C’est pourquoi quand des montagnes de coyotes dépouillés de leur fourrure pour nous ornementer le Canada Goose et des cadavres qui grouillent encore dans les usines à chiens défilent sur mon fil Facebook, c’est, chaque fois, un coup de pied aux viscères. Un petit Van Damme intérieur qui se déploie la cuisse pour me dire d’être aware. Me rappeler à quel point les gens sont sots. Et laids.
Hier, c’est la formidable épopée d’une touriste bulgare qui m’a valu la trace de running shoe au ventre. Une digne globe-trotter. Et une femme qui avait bien l’intention de vivre son petit voyage en Macédoine comme pas une, mais sans faire comme tout le monde en lovant ses impérissables souvenirs dans l’achat d’un porte-clé kinky. Non.
Elle avait en vie de plus. De modernité et d’air du temps.
C’est pourquoi dès qu’elle aperçut cet auguste cygne qui se mouvait sur un plan d’eau, il lui fallait l’avoir. S’en faire un élégant chapeau. Une hermine. Lucide comme pas une, elle s’est sans doute mal vue expliquer aux douaniers l’origine de son béret aviaire et prit donc la sage décision de n’en prendre que le portrait.

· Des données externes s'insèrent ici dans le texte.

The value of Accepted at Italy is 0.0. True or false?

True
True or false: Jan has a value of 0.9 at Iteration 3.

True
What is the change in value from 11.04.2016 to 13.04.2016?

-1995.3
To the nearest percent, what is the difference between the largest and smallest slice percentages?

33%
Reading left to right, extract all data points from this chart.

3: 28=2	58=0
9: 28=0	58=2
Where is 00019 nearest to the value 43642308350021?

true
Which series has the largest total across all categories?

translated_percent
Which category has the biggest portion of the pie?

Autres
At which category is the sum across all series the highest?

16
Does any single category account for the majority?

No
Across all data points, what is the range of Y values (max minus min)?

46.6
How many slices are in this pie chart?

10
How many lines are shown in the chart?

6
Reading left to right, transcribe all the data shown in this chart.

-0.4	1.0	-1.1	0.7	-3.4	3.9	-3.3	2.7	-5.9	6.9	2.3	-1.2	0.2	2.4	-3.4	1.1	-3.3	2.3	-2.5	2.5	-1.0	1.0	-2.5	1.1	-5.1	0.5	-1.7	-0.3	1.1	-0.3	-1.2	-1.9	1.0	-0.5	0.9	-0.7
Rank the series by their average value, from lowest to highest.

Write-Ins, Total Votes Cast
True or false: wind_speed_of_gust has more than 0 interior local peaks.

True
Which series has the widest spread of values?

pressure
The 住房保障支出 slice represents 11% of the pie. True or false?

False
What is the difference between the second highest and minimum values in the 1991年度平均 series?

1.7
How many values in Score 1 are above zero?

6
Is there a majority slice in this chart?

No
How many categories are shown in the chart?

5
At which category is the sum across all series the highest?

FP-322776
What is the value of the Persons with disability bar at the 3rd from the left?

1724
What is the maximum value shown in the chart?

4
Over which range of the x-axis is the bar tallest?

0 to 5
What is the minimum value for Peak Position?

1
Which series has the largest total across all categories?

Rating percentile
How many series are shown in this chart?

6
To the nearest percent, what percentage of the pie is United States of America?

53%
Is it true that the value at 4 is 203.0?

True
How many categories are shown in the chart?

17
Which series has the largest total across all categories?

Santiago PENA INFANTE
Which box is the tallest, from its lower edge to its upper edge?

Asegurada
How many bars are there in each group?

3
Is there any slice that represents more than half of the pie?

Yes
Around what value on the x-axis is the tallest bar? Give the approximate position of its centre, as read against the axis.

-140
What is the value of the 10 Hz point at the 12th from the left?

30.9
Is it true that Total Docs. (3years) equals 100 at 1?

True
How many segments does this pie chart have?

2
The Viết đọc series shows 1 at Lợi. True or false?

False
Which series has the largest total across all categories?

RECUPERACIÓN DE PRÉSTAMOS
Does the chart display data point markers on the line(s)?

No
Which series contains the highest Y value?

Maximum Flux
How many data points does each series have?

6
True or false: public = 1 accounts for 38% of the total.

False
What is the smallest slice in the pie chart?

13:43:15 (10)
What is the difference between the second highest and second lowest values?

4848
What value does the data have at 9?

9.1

Mais un selfie de son faciès ébaubi devant la grâce du cygne ne suffisait apparemment pas. Un fusain? Une badine caricature en patins à roulettes avec l’oiseau? Mieux. Elle s’est simplement garrochée sur l’animal, comme une fleur, l’empoignant par l’aile pour le traîner sur le rivage, là où l’herbe arborait un vert qui s’harmonisait à merveille avec son macaron du club des tarés. Le fruit de son shooting fait présentement le tour du Web : une épaisse accroupie agrippant, de sa petite main nerveuse, un immense oiseau blanc qui se tord de terreur. Une belle diapositive à montrer à mamie, au retour.
Et ce malheureux cygne n’a pas que posé pour la postérité. IL EST MORT. Mort aux mains d’une sombre conne aux dents lilas, devant un petit groupe en culottes courtes qui attendaient de remonter dans l’autocar en regardant leur montre.
Il y a deux semaines, c’était ce cadavre de dauphineau, qu’une foule d’excités se passait de main en main sur une plage pour prendre des selfies. «Il était déjà mort, quand on l’a trouvé!» se rassérénait-on. Parce qu’un gros plan de son brandy nose auprès du cadavre d’un poupon, c’est mieux. Et ça fait que la crème solaire au coconut n’irrite plus ses petites nageoires inertes, quand on le fait danser sur Mambo #5.
Qu’elle est belle, la nature. Shooters!